Bir kadını, sizin sevginize karşılık vermediği için öldüremezsiniz! Bir kadını, sapık zihniyetinizdeki algılaya hizmet etmediği için de öldüremezsiniz! Bir kadını, sapkın bir düşünce sistemiyle, reddedilmeyi erkekliğinize yapılmış bir darbe gibi gördüğünüz için de öldüremezsiniz!
Ülkemizde kadına yönelik şiddet kapsamı, sessizlik ve sansasyonalizm arasında öyle dalgalı bir yerde ki, ülkemizde, kendine “güvende miyim?’’ sorusunu sormayan tek bir kadın kalmadı. Tek bildiğimiz gerekçeler sunuluyor, mazeretler beyan ediliyor ancak görülen o ki hiçbir yasal mevzuat kadınlarımızı korumaya yetmiyor. Tüm bu yaşananlar, mağdurların arkasına melek kanatları çizilerek romantikleştirilebilir mi? Elbette hayır! Tıpkı bunun bir vahşet olduğu gerçeğini değiştirmediği gibi. Bu insanlık dışı eylemleri dile getirirken en büyük hatamız, eylemi önemsizleştiren yetersiz kelime dağarcığıdır. Açıkça bir cinsel saldırıya maruz kalan bir kadına, “baştan çıkarma girişimi” ifadesini kullanamazsınız.

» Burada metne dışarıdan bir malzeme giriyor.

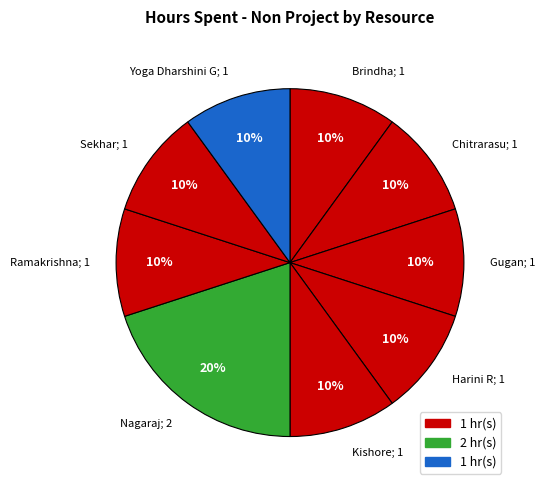

To the nearest percent, what is the average slice percentage?

11%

Benzer şekilde, “tecavüze uğradığını itiraf etti (ki bu onun bir miktar sorumluluğu olacağını düşündürmektedir)” ifadesi yerine “tecavüze uğradı” ya da “tecavüze uğradığını beyan / rapor etti” ifadesi kullanılmalıdır. Şiddetin yalnızca özel aile içi anlaşmazlıklar veya bizlerden izole olaylar olmadığını idrak etmeliyiz. Bunlar, toplumu bir bütün olarak etkileyen ve hepimizi kapsayan tekrar eden ve sistemik eylemlerdir. Herkes üzerine düşeni yapmalı. Kız çocuklarımızı korumak için verdiğimiz çabayı, erkek çocuklarımızı eğitmek içinde verelim. Kadınlara nasıl davranılacağını, kadınların nasıl sevileceğini onlara öğretelim. Yaşanan tüm bu olaylar için çok üzgünüz.
Şiddetin Ama’sı, Fakat’ı olamaz, şiddetin hiçbir mazereti olamaz!